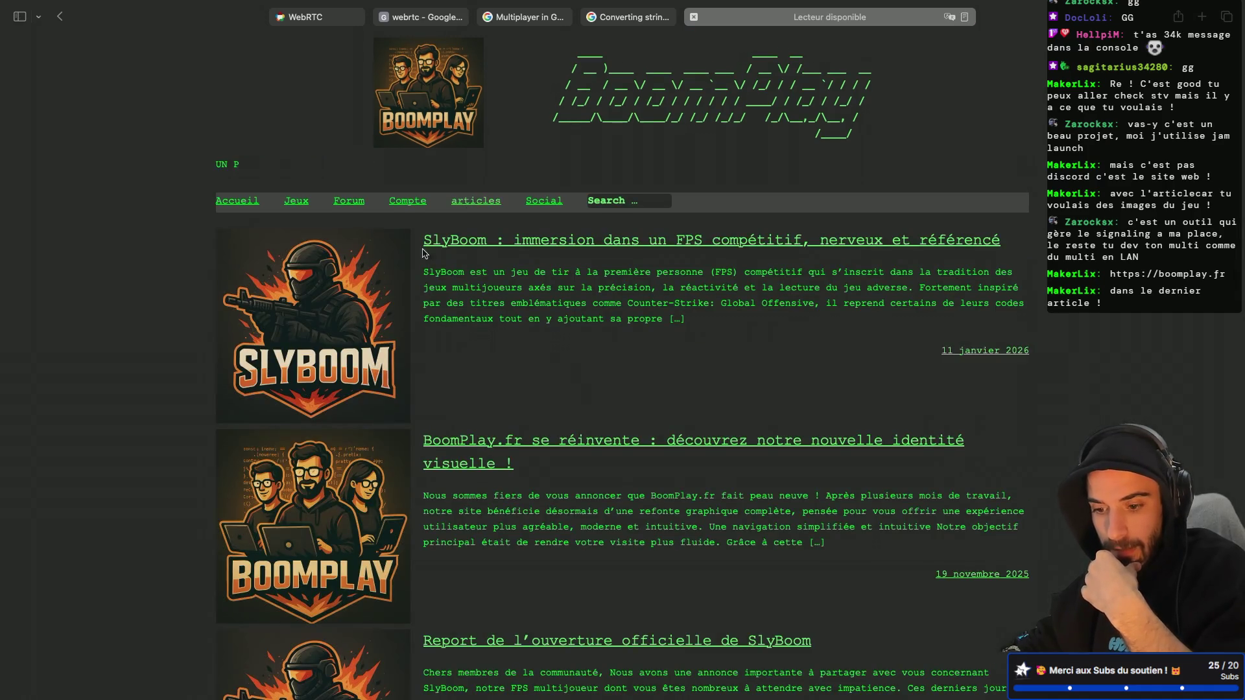
Open the 'SlyBoom : immersion dans un FPS compétitif' article from the list
scroll(323, 371, down, 5)
scroll(323, 371, up, 2)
+++
§ YOUR INSTRUCTIONS: Return the complete data unchanged and include none of the pictures.

§ SOLUTION FOR THIS PROBLEM:
Open the 'SlyBoom : immersion dans un FPS compétitif' article from the list
scroll(323, 371, down, 5)
scroll(323, 371, up, 2)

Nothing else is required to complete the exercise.